Goals –
a: From the fiberboard testing text, list every property that was measured in accordance with GB/T17657 (2013).
b: According to the fiberboard testing text, what range of frequencies did the transmitted signals cover in the shielding measurement?

[Begin Article]

Fig. 2. Setup for measuring the (a) insulation resistance and (b) DC low-resistance

Electromagnetic shielding measurement

The SE was measured using the coaxial cable method (also referred to as transmission line method), according to Chinese standard SJ20524 (1995). The setup consisted of a vertical flanged test device with the input and output connected to a Hewlett-Packard (HP; USA) 7401A EMC Analyzer. The frequencies of the transmitted signals ranged from 100 kHz to 1.5 GHz. Standard circular specimens, with diameters of 115 ± 0.5 mm, were cut from the fiberboards (Fig. 3). Six replicate specimens of each type were prepared and tested.

Fig. 3. The setup and specimen sizing for the electromagnetic shielding effectiveness test

Microstructural characterization

The CFs’ contribution in the plane and cross-sections of fiberboards were investigated using a three-dimensional analysis system digital microscope (VHX-1000, KEYENG Corp., Itasca, IL, USA) and scanning electron microscope (SEM; S-4800, Hitachi Limited, Tokyo, Japan), respectively.

Mechanical and physical properties

The modulus of rupture (MOR), modulus of elasticity (MOE), and thickness swelling (TS) were measured in accordance with GB/T17657 (2013). Flexural tests were carried out using a three-point static bending test to determine the MOR and MOE of highly conductive fiberboards. Before testing, the dimensions (i.e., length, width, and thickness) and weight of each specimen were measured. Prior to testing, the specimens were conditioned at 20 °C and 65% RH for 24 h. For the thickness swelling test, conditioned samples of each type were soaked in water at room temperature for 24 h. Specimens were removed from the water, patted dry and measured again. A total of six specimens for the bending tests (MOR and MOE) and eight specimens for the TS test were measured for the final analysis. The presented values for the MOR, MOE, and TS tests are the mean values.

RESULTS AND DISCUSSION

Microstructure Analysis of the Fiberboard

Figures 4 and 5 depict the CF distribution in the fiberboards. A two-dimensional conductive network was observed in the fiberboards with CF contents ranging from 0.5% to 10%, and a three-dimensional conductive network was seen as the CF content increased to 20%. Results reported by Chiarello et al.(2005) showed a similar conclusion in the electrical conductivity of self-monitoring, CF-reinforced cement (CFRC).

[End Article]
[Begin Supplied information]

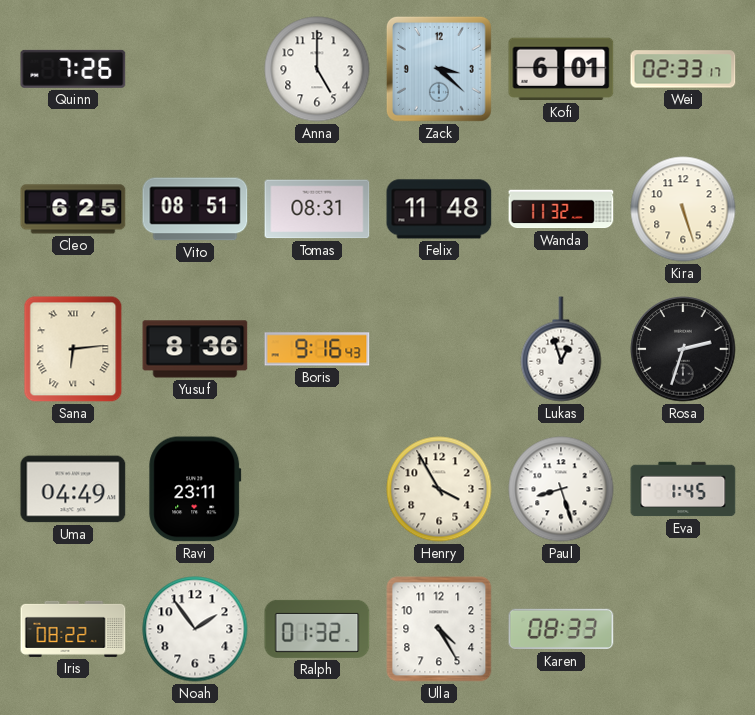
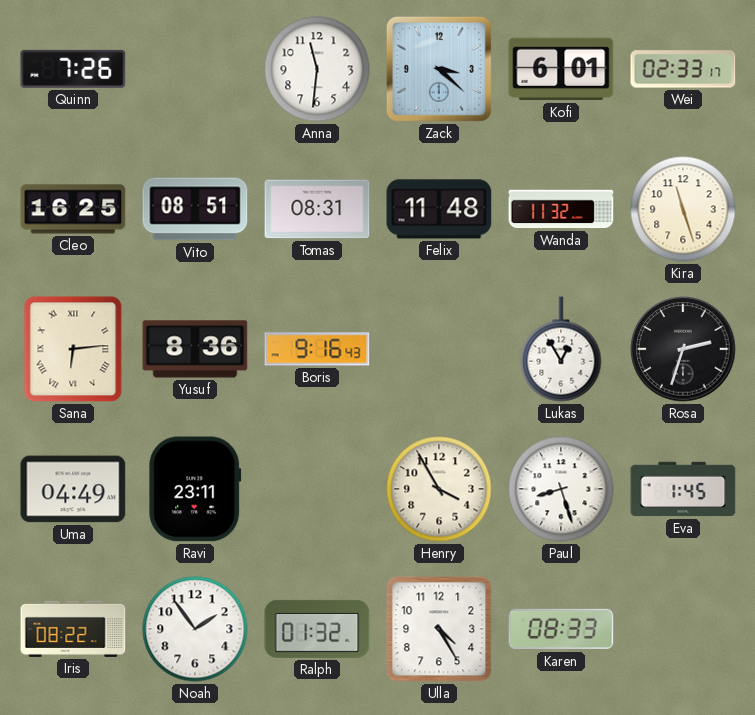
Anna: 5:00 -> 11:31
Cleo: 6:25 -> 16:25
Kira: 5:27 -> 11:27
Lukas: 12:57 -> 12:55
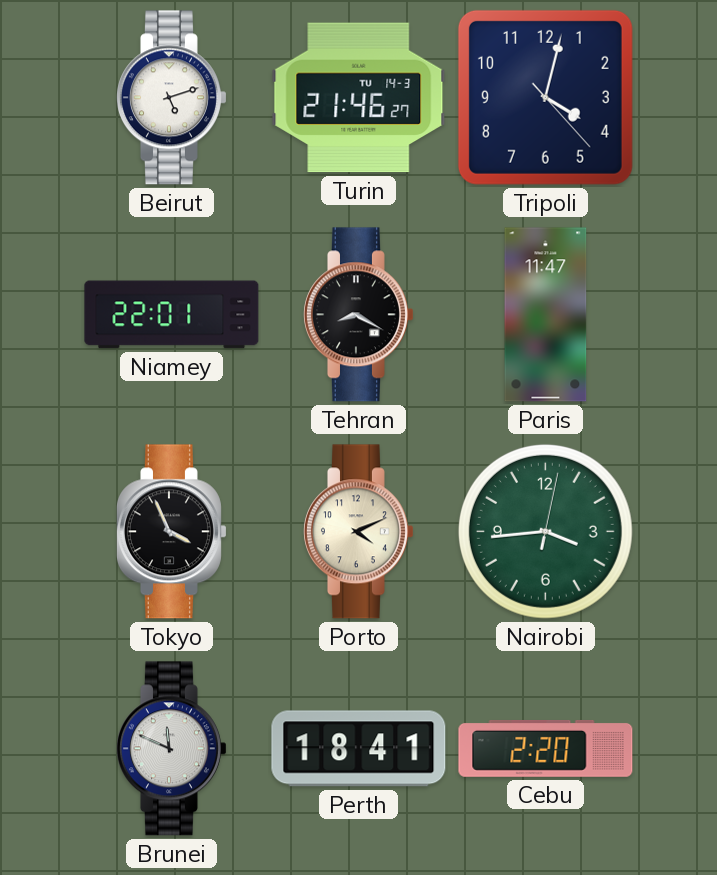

[End Supplied information]

Final answers –
a: Modulus of rupture (MOR), modulus of elasticity (MOE), and thickness swelling (TS)

b: From 100 kHz to 1.5 GHz